GuntherTheUndying, May 21st, 2010

In an age that currently encourages the idea of reunions and new albums, a lot of folks overshadow metal’s finest tribes. The influential and well-aged Necrophobic have been victim of this putrid phenomena. I discovered that “Death to All” is beyond incredible; in fact, it’s definitely one of the best blackened death metal releases I have ever heard, but who talks about it? Not a soul it seems like. However, “Death to All” quickly became a classic I haven’t been able to release after countless listens. Within this album, there is unspeakable might that only few groups could produce with such instrumental clay. For Necrophobic, this is their black tribulation; a calling for cataclysm in blackened death metal that will forever brand this identity with coldness and violence, creating the masterpiece “Death to All” was meant to be.

And yes, I’m being completely serious: “Death to All” is a magnum opus of all sorts. Instrumentally, Necrophobic have perfected the blackened death metal identity through an outstanding balance of symbols based on demonic visions and the chilling breeze of the ninth circle, molded from soil into an idol no sane individual could deny. Throughout their two-decade reign, however, the group’s mysterious symmetry has never looked so sharp or poetic: the band shifts from elusive to illuminated, serious to fun, and determined to light-hearted with magnificent awe that doesn’t go unnoticed. Every song is a journey within itself; marching towards a dark, forbidden place that only Necrophobic can actualize.

Necrophobic’s direction is what it is: ruthless, vicious blackened death metal. Essentially, the cold and hateful tremolo riffs and melodies cursed by death and black metal expel a supernatural conjuration of well-crafted brilliance that absorbs the two genre’s strongest points into a hammering, atmospheric show of twisted malevolence with the darkest of intentions. Below the madness resides Joakim Sterner’s percussion, which is scientifically perfect to the album’s overall flow between an aura of fills and patterns that greatly contribute to the fundamental touch of “Death to All.” If any of this may appear typical for a black/death metal release, there is a settling arrangement of diversity among “Death to All,” particularly organized in masterful patterns that bring songs like “For Those That Stayed Satanic” or “Wings of Death” into grandmaster territory. There is nothing generic to be foreseen; only the golden personification of excellent violence.
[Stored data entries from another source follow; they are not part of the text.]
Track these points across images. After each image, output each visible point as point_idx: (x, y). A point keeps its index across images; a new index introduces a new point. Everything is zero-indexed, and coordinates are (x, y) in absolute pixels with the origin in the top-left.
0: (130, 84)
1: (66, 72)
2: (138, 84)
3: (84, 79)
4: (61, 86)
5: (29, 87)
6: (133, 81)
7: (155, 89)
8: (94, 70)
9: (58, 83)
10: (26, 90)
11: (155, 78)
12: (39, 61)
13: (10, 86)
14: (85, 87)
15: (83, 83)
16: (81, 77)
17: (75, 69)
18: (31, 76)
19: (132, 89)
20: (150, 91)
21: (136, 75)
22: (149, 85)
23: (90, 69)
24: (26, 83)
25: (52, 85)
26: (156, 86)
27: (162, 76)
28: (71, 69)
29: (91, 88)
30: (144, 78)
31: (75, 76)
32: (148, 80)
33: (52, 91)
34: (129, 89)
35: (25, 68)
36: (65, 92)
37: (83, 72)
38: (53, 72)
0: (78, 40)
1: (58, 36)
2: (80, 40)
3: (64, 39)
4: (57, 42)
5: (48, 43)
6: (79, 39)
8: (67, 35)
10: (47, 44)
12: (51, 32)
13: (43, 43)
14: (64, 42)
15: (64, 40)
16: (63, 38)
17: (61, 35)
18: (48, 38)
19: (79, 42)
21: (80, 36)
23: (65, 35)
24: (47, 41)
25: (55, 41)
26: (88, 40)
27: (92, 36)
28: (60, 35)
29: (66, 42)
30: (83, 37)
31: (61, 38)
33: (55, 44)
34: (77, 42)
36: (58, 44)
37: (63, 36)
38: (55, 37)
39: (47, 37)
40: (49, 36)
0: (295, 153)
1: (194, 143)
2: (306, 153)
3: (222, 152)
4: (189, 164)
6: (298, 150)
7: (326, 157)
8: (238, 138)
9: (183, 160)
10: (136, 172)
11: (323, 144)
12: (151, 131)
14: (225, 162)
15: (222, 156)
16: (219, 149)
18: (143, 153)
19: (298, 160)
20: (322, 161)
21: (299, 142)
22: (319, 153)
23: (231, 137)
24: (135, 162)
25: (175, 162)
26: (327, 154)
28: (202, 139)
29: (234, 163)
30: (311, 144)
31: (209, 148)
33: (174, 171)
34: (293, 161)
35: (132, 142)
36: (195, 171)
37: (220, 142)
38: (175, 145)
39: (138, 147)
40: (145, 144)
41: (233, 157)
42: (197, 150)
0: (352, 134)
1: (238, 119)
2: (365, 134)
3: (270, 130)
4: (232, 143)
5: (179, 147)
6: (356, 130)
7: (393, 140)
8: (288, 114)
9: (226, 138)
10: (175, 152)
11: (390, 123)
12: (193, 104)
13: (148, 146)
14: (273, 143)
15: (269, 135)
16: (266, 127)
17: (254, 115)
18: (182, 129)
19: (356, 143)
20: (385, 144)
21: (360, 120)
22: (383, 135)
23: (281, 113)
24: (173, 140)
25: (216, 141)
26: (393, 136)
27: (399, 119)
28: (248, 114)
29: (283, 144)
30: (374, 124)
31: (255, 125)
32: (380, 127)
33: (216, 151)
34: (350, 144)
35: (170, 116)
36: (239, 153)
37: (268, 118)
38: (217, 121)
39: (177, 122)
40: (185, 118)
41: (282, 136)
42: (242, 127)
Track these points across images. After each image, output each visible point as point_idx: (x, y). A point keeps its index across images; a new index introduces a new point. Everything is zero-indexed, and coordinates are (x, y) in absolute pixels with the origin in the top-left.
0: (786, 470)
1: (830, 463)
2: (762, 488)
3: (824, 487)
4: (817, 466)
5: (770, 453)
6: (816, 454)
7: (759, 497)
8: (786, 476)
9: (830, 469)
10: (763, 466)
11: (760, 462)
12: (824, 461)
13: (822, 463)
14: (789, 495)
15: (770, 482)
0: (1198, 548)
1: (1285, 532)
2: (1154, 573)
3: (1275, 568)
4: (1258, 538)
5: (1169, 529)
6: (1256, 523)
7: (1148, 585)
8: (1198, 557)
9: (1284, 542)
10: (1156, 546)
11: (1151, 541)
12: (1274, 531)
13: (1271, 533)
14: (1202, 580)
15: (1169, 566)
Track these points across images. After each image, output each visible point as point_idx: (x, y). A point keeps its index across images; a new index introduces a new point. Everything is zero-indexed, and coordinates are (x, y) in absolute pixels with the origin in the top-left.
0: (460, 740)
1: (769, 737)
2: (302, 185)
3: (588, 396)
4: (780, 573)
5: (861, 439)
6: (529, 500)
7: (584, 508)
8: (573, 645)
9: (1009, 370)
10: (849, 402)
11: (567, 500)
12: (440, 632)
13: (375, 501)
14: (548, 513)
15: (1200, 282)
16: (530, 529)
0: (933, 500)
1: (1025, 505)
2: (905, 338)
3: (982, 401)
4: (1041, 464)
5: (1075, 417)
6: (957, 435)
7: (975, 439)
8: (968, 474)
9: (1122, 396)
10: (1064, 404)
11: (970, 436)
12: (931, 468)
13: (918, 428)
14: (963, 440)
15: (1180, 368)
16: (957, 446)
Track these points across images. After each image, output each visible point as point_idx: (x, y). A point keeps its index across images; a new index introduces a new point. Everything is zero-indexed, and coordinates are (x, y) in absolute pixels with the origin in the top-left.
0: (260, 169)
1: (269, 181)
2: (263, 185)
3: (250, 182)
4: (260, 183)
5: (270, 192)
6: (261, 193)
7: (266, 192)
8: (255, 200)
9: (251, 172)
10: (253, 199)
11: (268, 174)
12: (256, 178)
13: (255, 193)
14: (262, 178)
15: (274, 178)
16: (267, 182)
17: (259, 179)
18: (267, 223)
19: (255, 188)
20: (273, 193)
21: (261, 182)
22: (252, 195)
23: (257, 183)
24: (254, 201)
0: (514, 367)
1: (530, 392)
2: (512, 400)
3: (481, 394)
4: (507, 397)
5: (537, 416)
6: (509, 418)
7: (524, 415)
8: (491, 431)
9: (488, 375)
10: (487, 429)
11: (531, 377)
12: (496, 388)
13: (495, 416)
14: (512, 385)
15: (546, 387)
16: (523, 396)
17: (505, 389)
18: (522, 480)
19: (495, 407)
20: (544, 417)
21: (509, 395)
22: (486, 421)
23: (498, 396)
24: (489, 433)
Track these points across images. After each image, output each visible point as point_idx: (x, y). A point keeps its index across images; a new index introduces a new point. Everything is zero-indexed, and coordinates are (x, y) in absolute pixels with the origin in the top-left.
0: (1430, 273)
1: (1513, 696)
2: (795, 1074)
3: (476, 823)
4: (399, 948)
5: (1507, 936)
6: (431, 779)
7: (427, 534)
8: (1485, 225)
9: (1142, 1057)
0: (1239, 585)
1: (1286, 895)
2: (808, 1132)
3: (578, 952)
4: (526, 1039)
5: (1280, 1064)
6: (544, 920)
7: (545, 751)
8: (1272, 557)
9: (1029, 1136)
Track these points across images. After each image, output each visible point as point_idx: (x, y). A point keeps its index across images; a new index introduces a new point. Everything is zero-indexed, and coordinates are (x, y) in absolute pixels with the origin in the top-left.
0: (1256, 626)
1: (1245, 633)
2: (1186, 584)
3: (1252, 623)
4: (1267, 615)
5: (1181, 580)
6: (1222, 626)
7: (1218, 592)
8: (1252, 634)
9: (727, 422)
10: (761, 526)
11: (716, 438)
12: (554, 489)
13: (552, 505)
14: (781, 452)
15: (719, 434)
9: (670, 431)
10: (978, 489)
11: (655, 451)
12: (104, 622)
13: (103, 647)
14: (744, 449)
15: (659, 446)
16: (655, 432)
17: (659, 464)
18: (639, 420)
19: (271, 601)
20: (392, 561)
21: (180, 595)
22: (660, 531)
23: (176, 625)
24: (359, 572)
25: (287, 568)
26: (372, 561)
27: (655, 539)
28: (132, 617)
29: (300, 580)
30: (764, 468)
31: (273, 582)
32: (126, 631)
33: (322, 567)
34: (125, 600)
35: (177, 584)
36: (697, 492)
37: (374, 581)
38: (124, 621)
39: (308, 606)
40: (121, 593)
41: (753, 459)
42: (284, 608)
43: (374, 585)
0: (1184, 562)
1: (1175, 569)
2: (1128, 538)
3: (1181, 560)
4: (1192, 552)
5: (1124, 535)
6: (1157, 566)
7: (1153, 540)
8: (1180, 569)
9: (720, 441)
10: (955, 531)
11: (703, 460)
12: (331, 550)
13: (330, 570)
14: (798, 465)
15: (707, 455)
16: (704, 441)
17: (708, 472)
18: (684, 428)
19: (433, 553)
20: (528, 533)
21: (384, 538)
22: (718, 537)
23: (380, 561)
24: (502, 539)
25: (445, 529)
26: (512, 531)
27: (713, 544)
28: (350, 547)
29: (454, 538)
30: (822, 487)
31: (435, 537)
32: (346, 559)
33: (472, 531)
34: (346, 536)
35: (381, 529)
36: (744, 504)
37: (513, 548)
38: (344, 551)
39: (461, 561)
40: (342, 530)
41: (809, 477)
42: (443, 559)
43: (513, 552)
This sort of positivism, however, is attached to an undead nimbus of atmospheric revulsion that demonstrates the sheer brilliance that something like “Death to All” can offer when properly written and executed. These contributions, although similar in zeal, are carefully specific and varied beyond the planes of blackened death metal. For example, the straight-forward rush of “Celebration of the Goat” is like a bullet charging towards its target: it gets the point done with no fluff, which is, of course, very nice. Necrophobic’s philosophy nevertheless morphs into other platforms that are equally successful, such as the haunting atmosphere of “The Tower,” or longer landscapes like “Revelation 666” that contain various parts and tempos. My point is simple: Necrophobic’s writing abilities are superb and visionary, leading their charge into the divine darkness blackened death metal represents with utmost power and devotion.

Still, “Death to All” remains a straight-through-the-heart apparatus always standing as the immovable object in Swedish death metal while counteracting any force by art of thrilling tactics under unnamable vehemence. The longtime chemistry between vocalist Tobias Sidegård and Sebastian Ramstedt’s pristine riffs emerge an unholy combination, as their crucial performances lift the overall record above and beyond something any metal fan can easily bite into. There need not be any doubt or ridiculous metaphor about Necrophobic; their chemistry is beyond masterful in every sense during musical channels and the forsaken ambience they have perfected for over two decades of hellish madness. Needless to say, “Death to All” is unquestionably one of their finest stands.

Alas, many will notice anti-primitive cuts like the title track storming through the warfront with acoustic passages or emotional soloing despite the band’s external traditionalism at hand, yet the situational evolutions are perfect additions to Necrophobic’s cosmic demeanor, and forge a record that is truly wonderful on all levels of judgment. So if you haven’t detected any fanboyism coursing through this review’s circulatory system, allow me to spell it out for you: Necrophobic have achieved the blackened death metal masterpiece of the decade. “Death to All” is excellent, divine, and without fault within the blackened death metal field of musical dominance and balanced ideas, perhaps clawing its way to the top of class; a future classic, “Death to All” is not to be missed. In the end, Necrophobic has one ending theme: death to all…forever and ever.